--- Opdracht a ---
Zet de records om naar een CSV met twee kolommen, "taak" en "antwoord". Begin bij de regel met "What follows is" en stop na de regel met "dist [-0.009653, -0.001080]". Geef één rij per taak, met de tekst en het antwoord elk in één veld tussen aanhalingstekens en regeleinden vervangen door spaties.

Bij een uitgebreid booronderzoek van RAAP in de Oostvlietpolder in 19991 is op de Afzettingen van Calais (Formatie van Naaldwijk, Laagpakket van Wormer) een pakket Hollandveen (Formatie van Nieuwkoop) aangetroffen. In het oosten van de polder bereikt het veen een dikte van maximaal 2.0 meter. Onderin is het veen kleiig, naar boven toe niet meer. In het oostelijke deel van de polder leek de top van het veen niet geërodeerd te zijn, terwijl dat in het westelijk deel wel het geval leek te zijn. Dit als gevolg van erosie en de vorming van kreken vanuit de Vliet. Het kan in dit geval zowel gaan om Duinkerke I- (Formatie van Naaldwijk, Laagpakket van Walcheren) als Tiel 0-kreken (Formatie van Echteld). Ook het onderzoeksgebied ligt voor een groot deel op oever-/kreekafzettingen (zie Afbeelding 6). Voor het gebied waarin het onderzoeksgebied ligt wordt er vanuit gegaan dat het alleen om Afzettingen van Duinkerke I gaat (Formatie van Naaldwijk, Laagpakket van Walcheren). Verder zijn tot circa 0.3 meter beneden maaiveld de bovenste afzettingen aangerijkt met zand. Dit zand werd ter verbetering van de bouwvoor aangevoerd vanuit het duingebied.

De Vliet, die aan de westzijde langs de Oostvlietpolder loopt, is vermoedelijktussen 3450 en 2750 BP ontstaan. Dit kan afgeleid worden uit het voorkomen van de Afzettingen van Tiel-0 (Formatie van Echteld) langs de Vliet. De Vliet heeft zich in het Hollandveen (Formatie van Nieuwkoop) ingesneden, waarbij in een strook van ca. 200 meter aan weerszijden van de Vliet oeverafzettingen zijn afgezet op het veen. Ten oosten daarvan bestaat de ondergrond uit Hollandveen (Formatie van Nieuwkoop) op Afzettingen van Calais (Formatie van Naaldwijk, Laagpakket van Wormer) (Oude Rengerink, 1999).

1 Hierbij zijn geen boringen uitgevoerd ter plaatse van het onderzoeksgebied.

Afbeelding 6.De ligging van het onderzoeksgebied (rood omkaderd) op een kaart van RAAP, waarop het krekensysteem en vindplaatsen, aangetroffen bij het booronderzoek zijn weergegeven. Bron: Oude Rengerink, 1999.

--- Getoonde records ---
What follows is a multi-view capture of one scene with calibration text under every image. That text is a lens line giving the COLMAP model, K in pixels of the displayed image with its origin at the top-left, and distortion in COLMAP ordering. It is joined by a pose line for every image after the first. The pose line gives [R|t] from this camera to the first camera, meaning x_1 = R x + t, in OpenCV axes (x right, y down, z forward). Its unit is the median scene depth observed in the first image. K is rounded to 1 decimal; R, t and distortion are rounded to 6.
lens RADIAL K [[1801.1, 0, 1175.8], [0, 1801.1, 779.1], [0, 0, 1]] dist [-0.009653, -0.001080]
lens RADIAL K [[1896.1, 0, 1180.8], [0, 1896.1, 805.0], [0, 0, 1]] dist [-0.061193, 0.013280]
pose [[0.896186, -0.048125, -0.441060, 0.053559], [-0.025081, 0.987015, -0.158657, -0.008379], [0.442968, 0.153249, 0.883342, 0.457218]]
--
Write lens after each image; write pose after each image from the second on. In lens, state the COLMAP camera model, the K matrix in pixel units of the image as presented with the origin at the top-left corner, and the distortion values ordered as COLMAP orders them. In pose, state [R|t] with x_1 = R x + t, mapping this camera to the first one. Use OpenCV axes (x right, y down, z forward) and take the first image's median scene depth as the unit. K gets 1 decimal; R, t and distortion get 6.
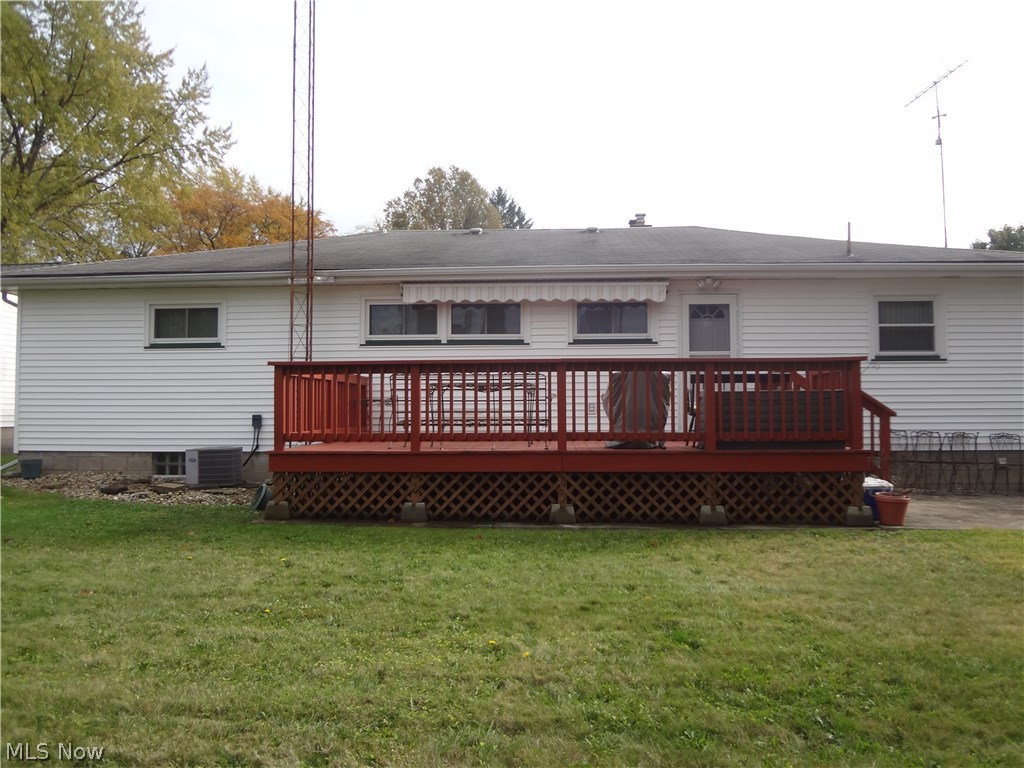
---
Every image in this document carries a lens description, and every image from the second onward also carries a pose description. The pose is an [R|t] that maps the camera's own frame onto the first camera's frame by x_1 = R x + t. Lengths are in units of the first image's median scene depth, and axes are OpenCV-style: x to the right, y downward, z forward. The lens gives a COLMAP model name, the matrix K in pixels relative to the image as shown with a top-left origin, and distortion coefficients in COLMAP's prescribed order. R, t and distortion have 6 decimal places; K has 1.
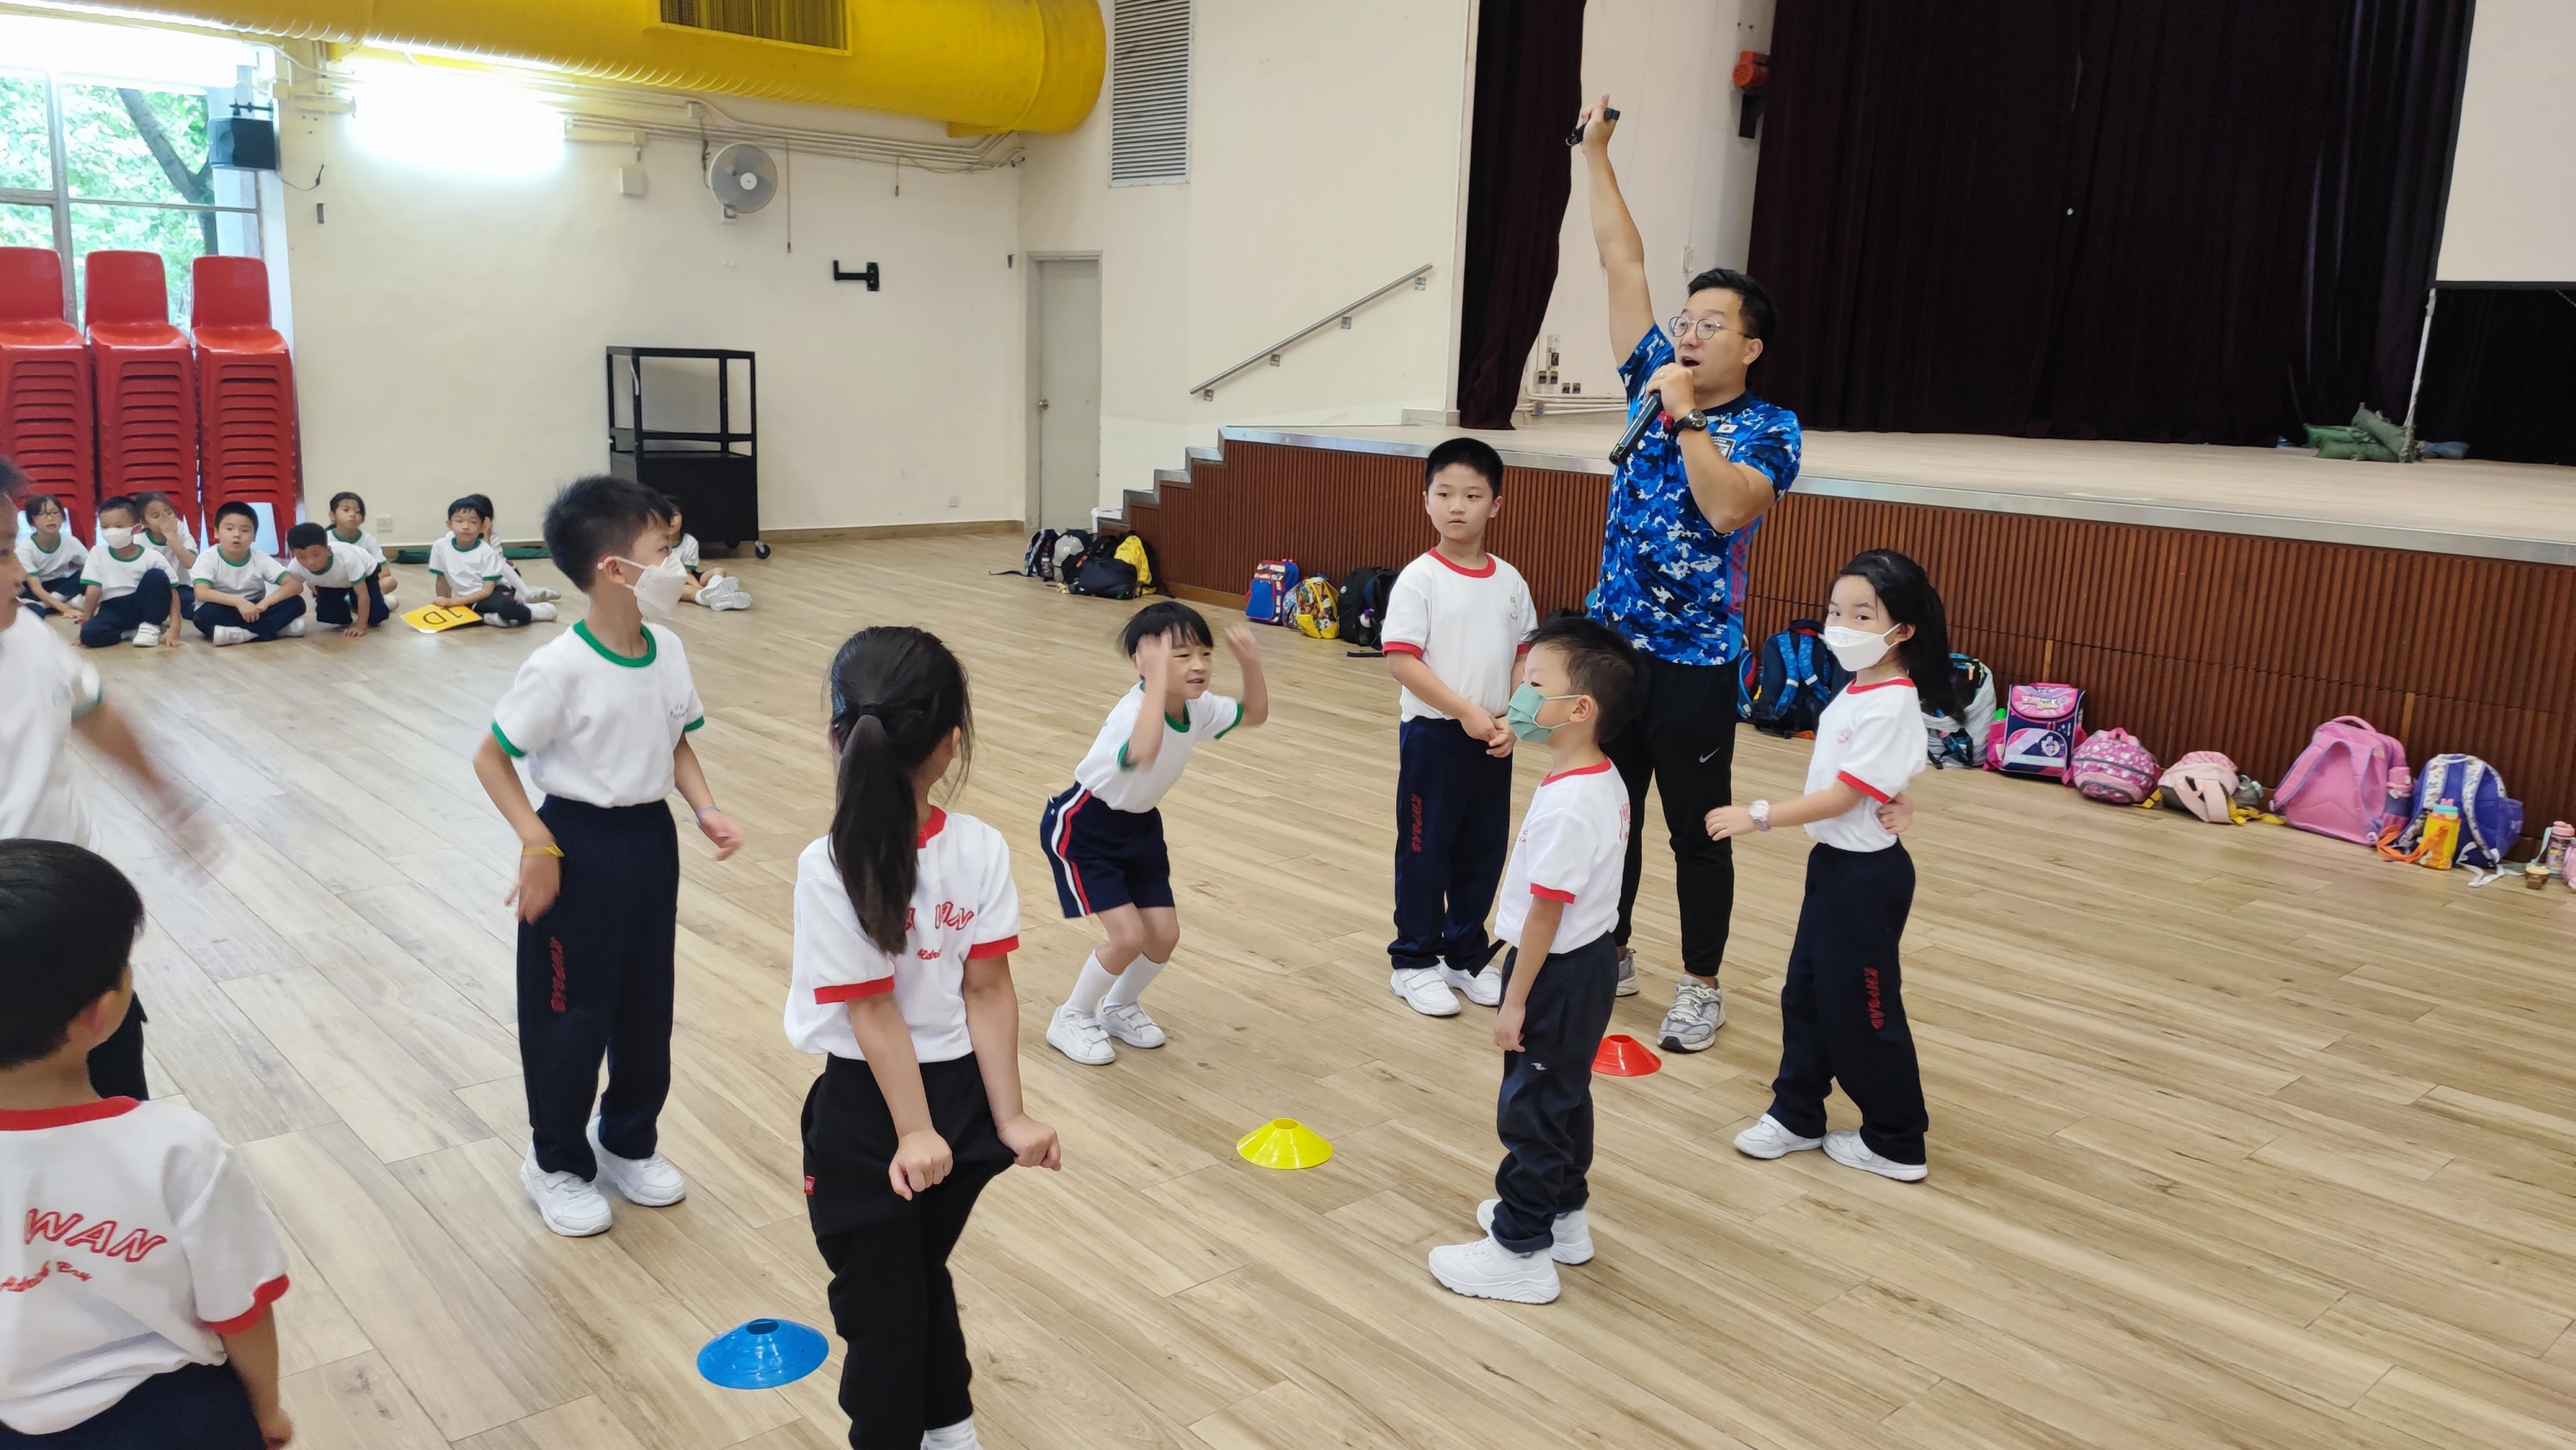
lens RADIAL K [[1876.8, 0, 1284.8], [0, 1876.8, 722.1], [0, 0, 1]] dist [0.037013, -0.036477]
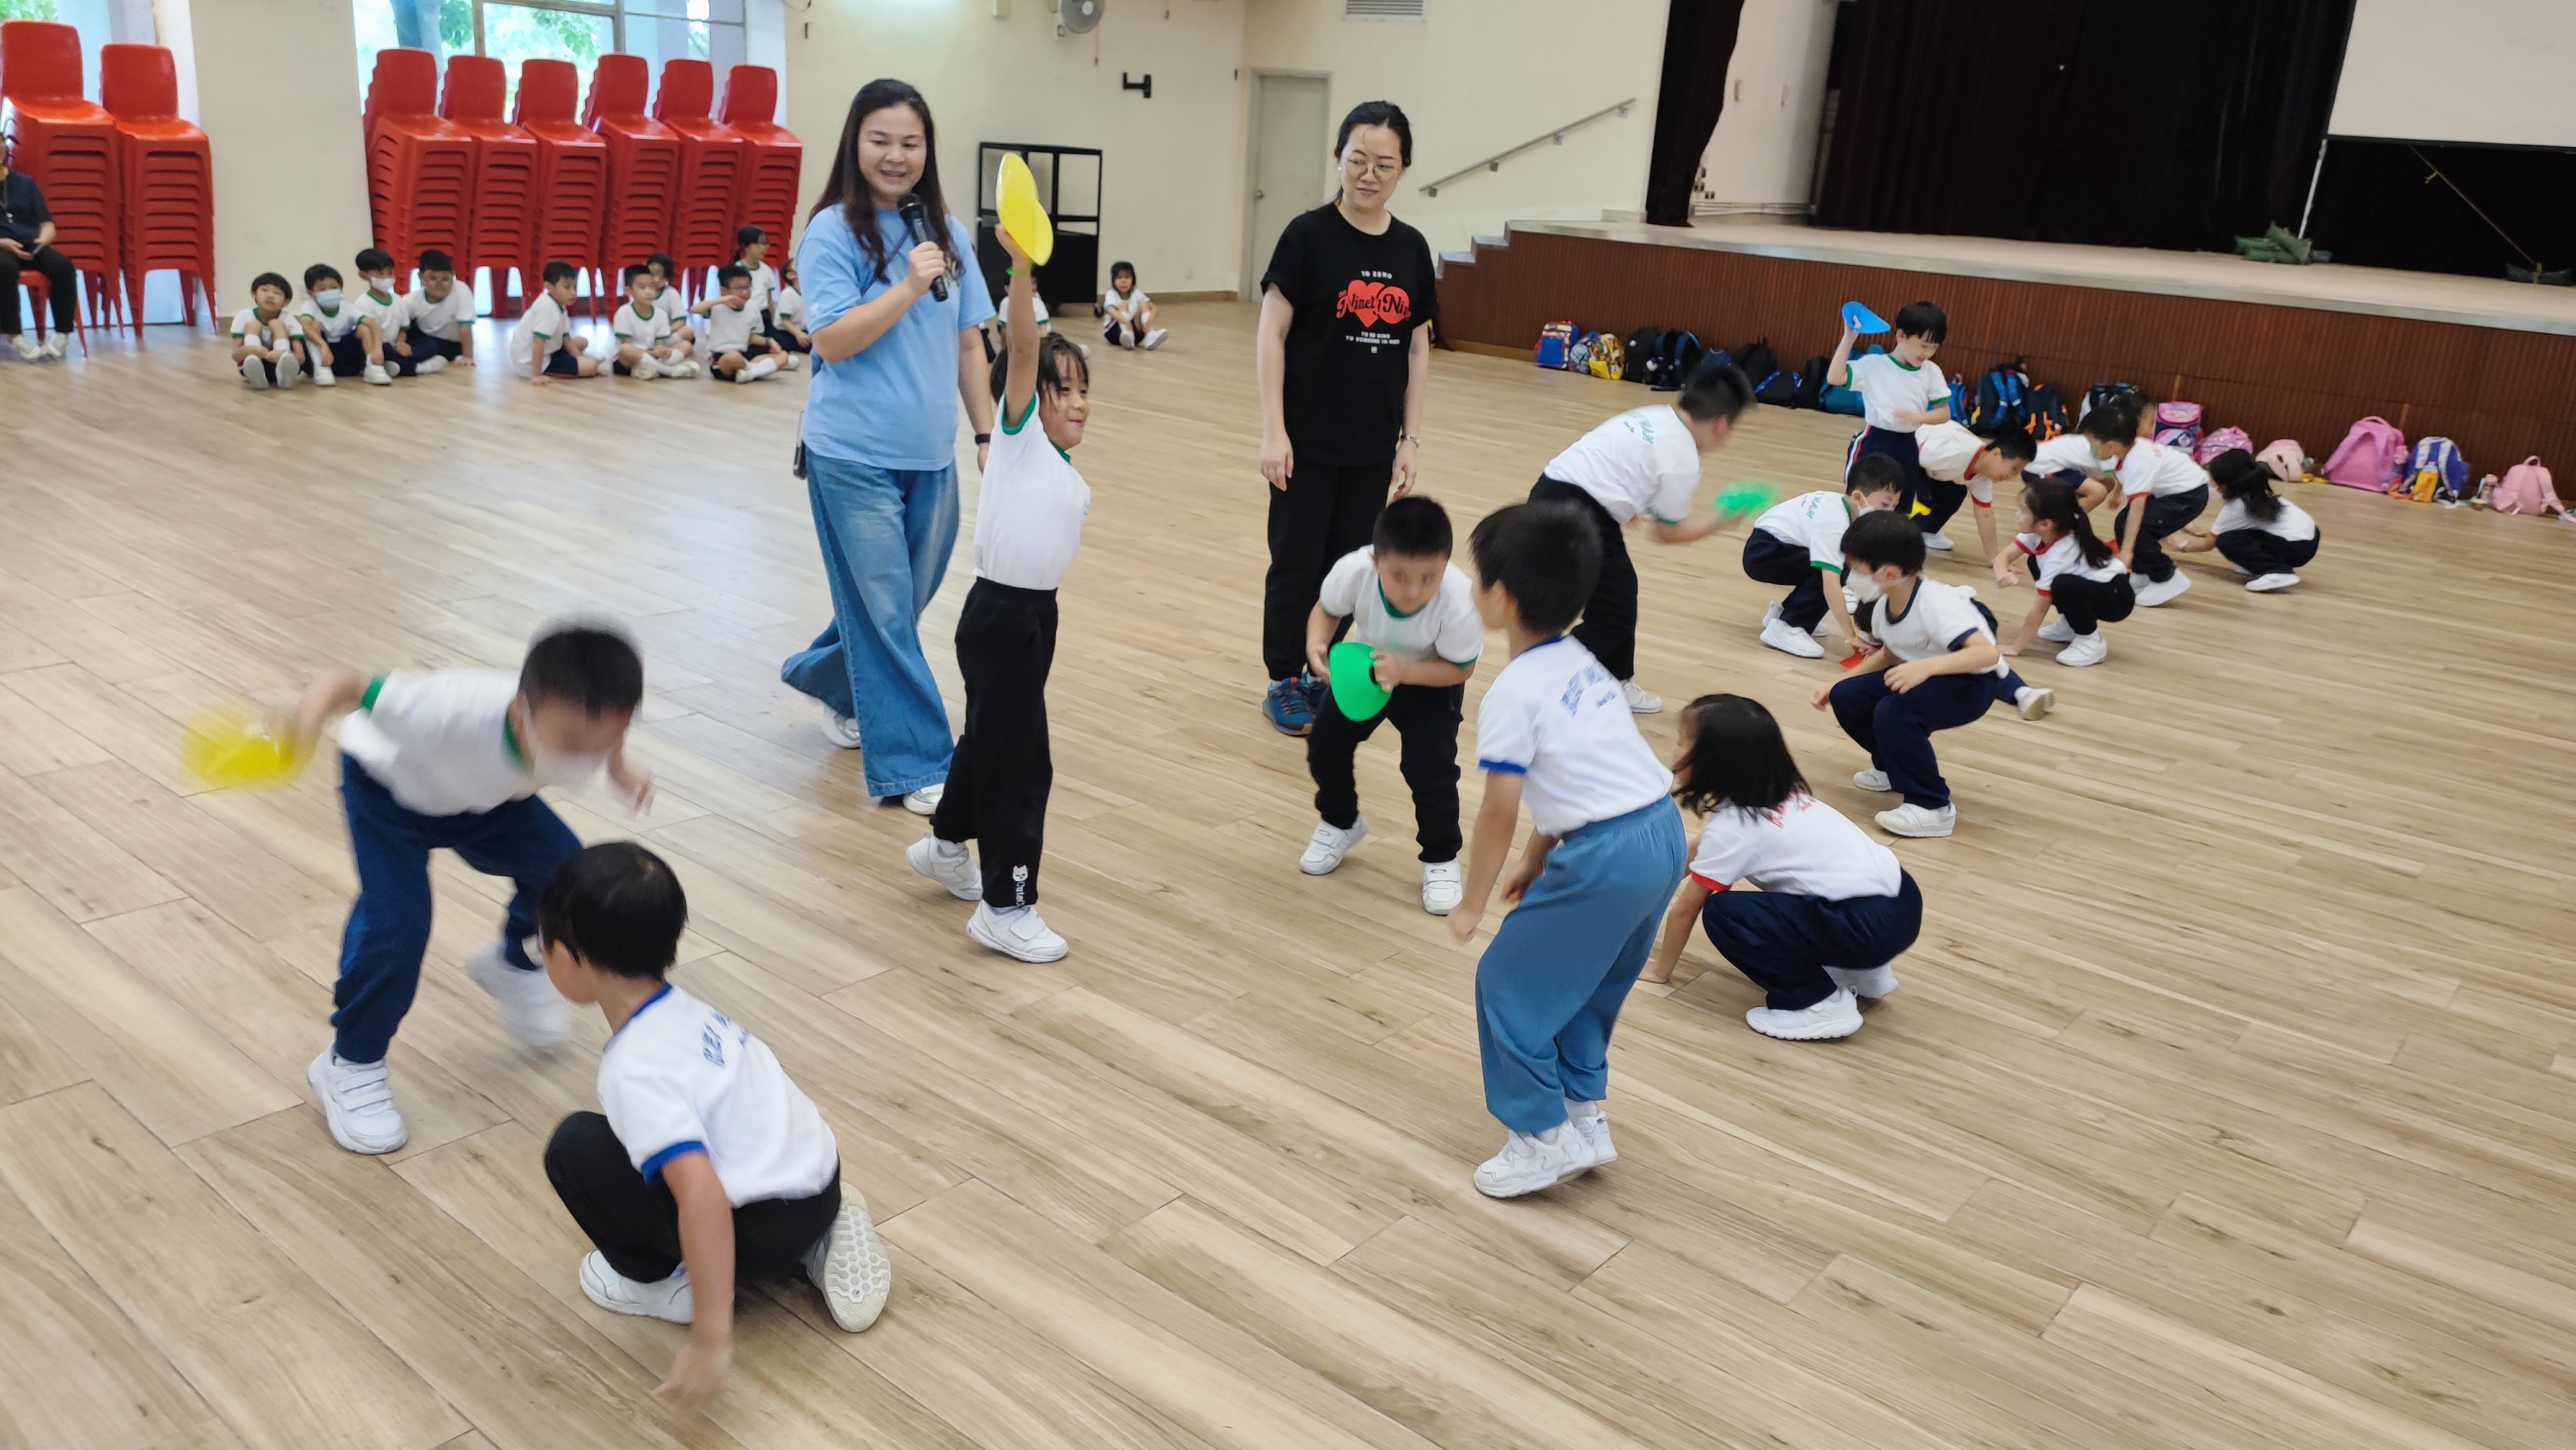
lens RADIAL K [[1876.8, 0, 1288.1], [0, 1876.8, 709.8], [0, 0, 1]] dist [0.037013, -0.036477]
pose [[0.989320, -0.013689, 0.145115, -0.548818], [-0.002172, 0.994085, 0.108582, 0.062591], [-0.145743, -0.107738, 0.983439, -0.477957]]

--- Opdracht b ---
Neem een deel van het fragment over de ondergrond van de Oostvlietpolder woordelijk over: begin bij de woorden "Afbeelding 6.De ligging" en stop na "Oude Rengerink, 1999.".

--- Verwachte uitvoer a ---
taak,antwoord
"What follows is a multi-view capture of one scene with calibration text under every image. That text is a lens line giving the COLMAP model, K in pixels of the displayed image with its origin at the top-left, and distortion in COLMAP ordering. It is joined by a pose line for every image after the first. The pose line gives [R|t] from this camera to the first camera, meaning x_1 = R x + t, in OpenCV axes (x right, y down, z forward). Its unit is the median scene depth observed in the first image. K is rounded to 1 decimal; R, t and distortion are rounded to 6.","lens RADIAL K [[1801.1, 0, 1175.8], [0, 1801.1, 779.1], [0, 0, 1]] dist [-0.009653, -0.001080]"

--- Verwachte uitvoer b ---
Afbeelding 6.De ligging van het onderzoeksgebied (rood omkaderd) op een kaart van RAAP, waarop het krekensysteem en vindplaatsen, aangetroffen bij het booronderzoek zijn weergegeven. Bron: Oude Rengerink, 1999.